To start, the bacteria will have to get breathed in, slip by your nose hairs, past the cilia in the airways, and will then have to penetrate past the epithelium layer of the lungs. Once it’s in the lung tissue, the bacteria will start to divide and might encounter a resident macrophage in the lung tissue which will ingest the bacteria and start releasing cytokines. Those cytokines start the inflammatory process by making blood vessels leaky and attracting nearby eosinophils, basophils, and mast cells, which release their own cytokines and granules, amplifying the inflammation. Neutrophils from the blood as well as fresh new ones from the bone marrow dive into the tissue and join the battle. If the pathogen was a virus, natural killer cells would help destroy the infected cells

at this point. This is all part of the innate immune response.

Around this point in the infection, immature dendritic cells residing under the epithelium digest the pathogens and move from the lung tissue over to a nearby lymph node where they present the processed antigen on an MHC II protein to a naive T cell. The dendritic cell, which is part of the innate immune response, bridges the innate and adaptive immune responses when it presents the antigen to the T cell - which is part of the adaptive immune response.

Sometimes, if the infection is spreading, bacteria might find its way to a lymph node without the help of the dendritic cell. In this case, B cells - part of the adaptive immune response - might directly phagocytose the bacteria and present it to a naive CD4+ T cell. Either way, if the antigen is the right “fit” for the T cell it will begin to differentiate and undergo clonal expansion. Differentiated CD4+ T cells will release cytokines that will induce B cells to differentiate into plasma cells which secrete antibodies that will go into the lymph and then into the bloodstream. The antibodies will tag pathogens, making it easier for phagocytes to eat them. Some cytokines will activate macrophages to kill bacteria that have been phagocytosed but cannot be killed by the macrophage alone unless it gets help from its friends (the T cells, of course).

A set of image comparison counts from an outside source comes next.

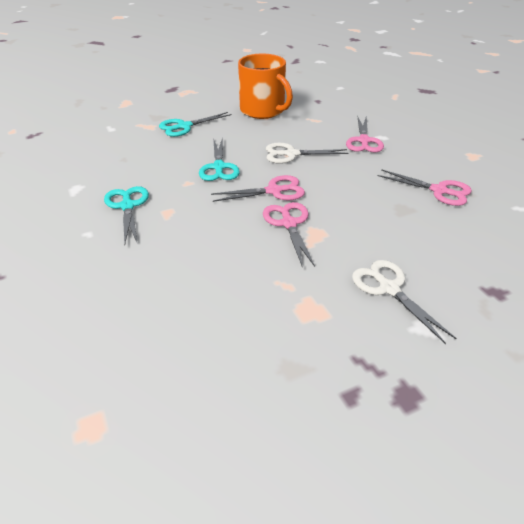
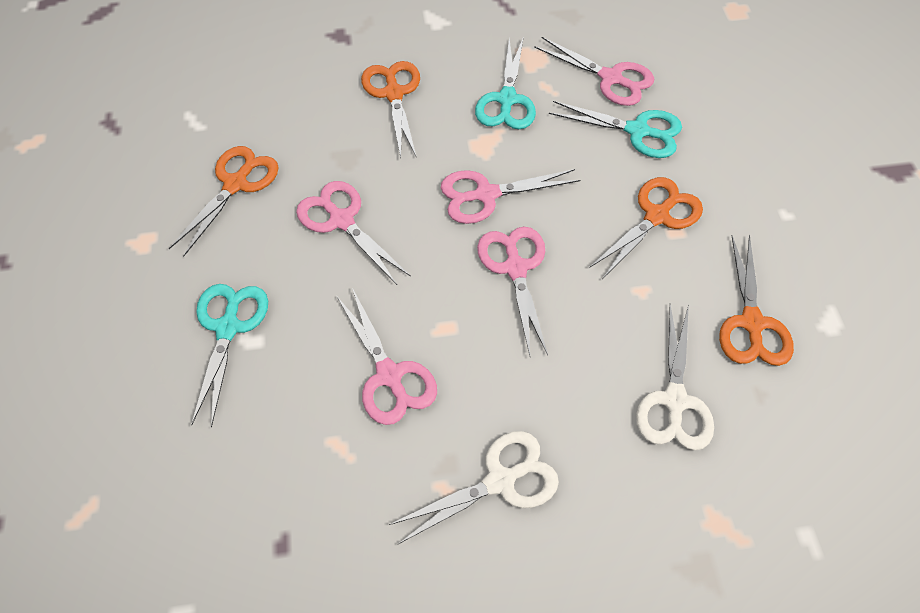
orange mug: 1 -> 0
orange scissors: 0 -> 4
pink scissors: 4 -> 5

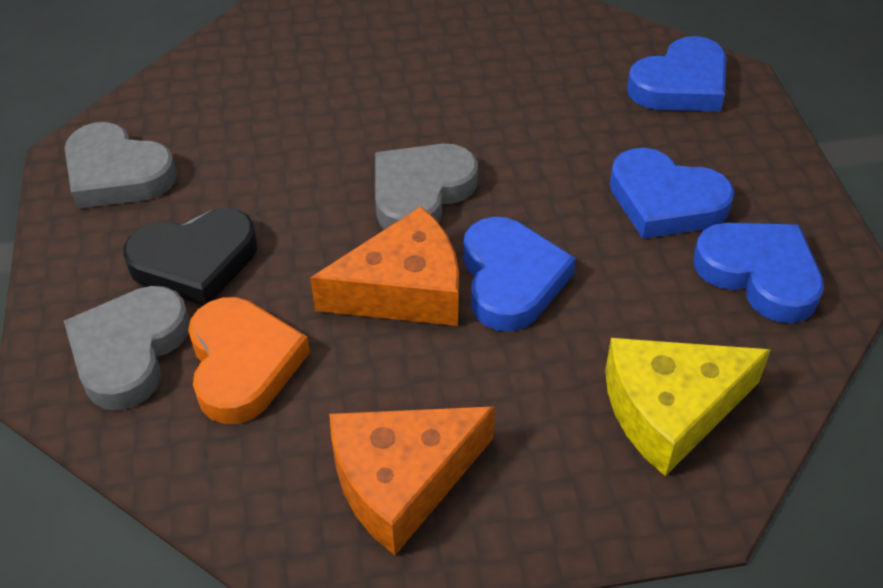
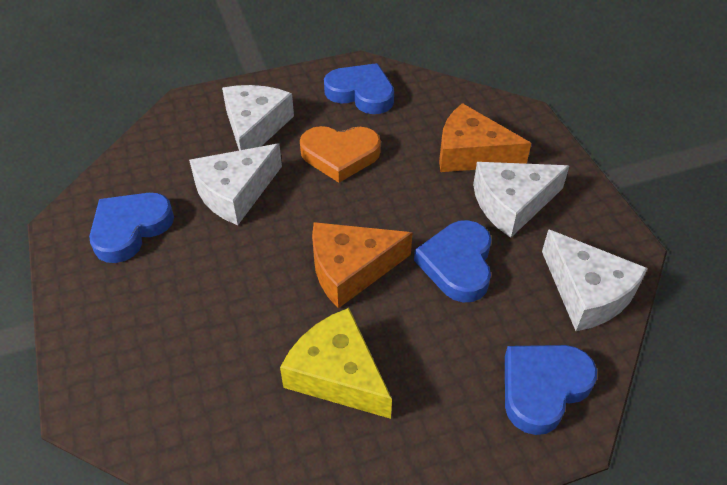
black heart: 1 -> 0
grey heart: 3 -> 0
white cheese: 0 -> 4

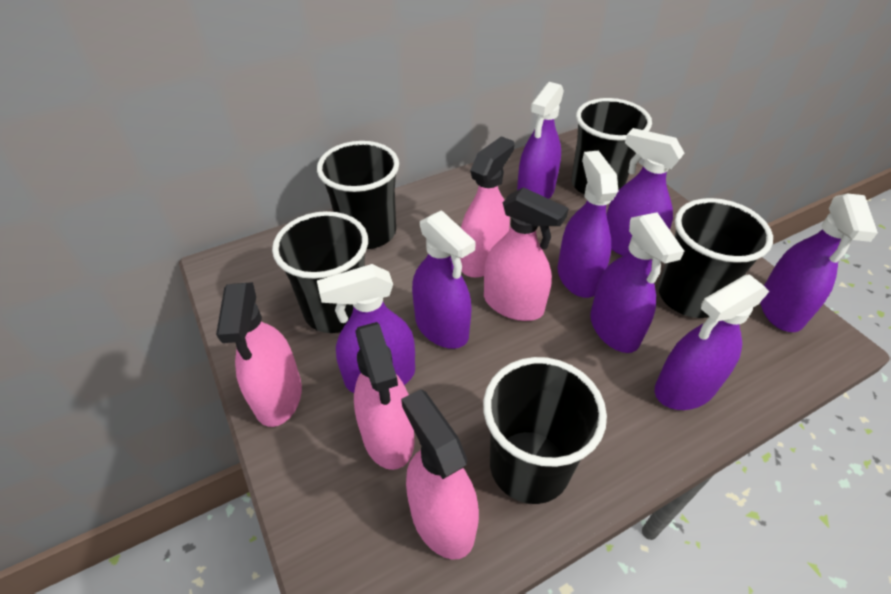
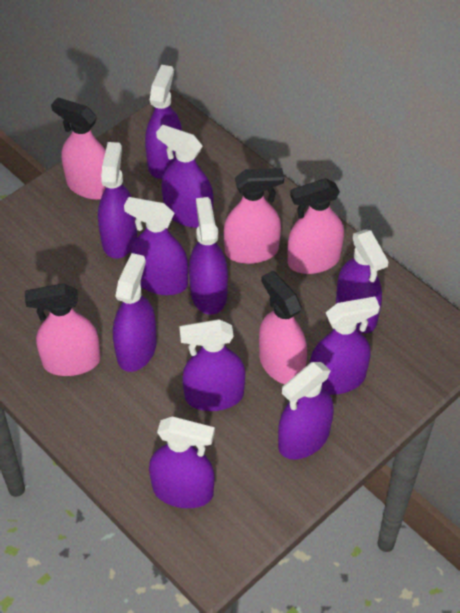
black cup: 5 -> 0
purple spray bottle: 8 -> 11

If the pathogen was a virus living and replicating in the cytoplasm of the infected cells, the CD8+ T cells would kill any infected cells that express the viral antigen on an MHC I. Over time, as the invading pathogen dies off, most of the B and T cells die of neglect, but a few turn into memory B cells and memory T cells, which linger for years in case they’re needed in the future.

Summary

Alright, as a quick recap - the immune system has an innate and adaptive response.

The innate immune response is immediate, but non-specific, and lacks memory, whereas the

adaptive immune response is highly specific and remembers everything, but it takes several

days to get started and almost two weeks to peak.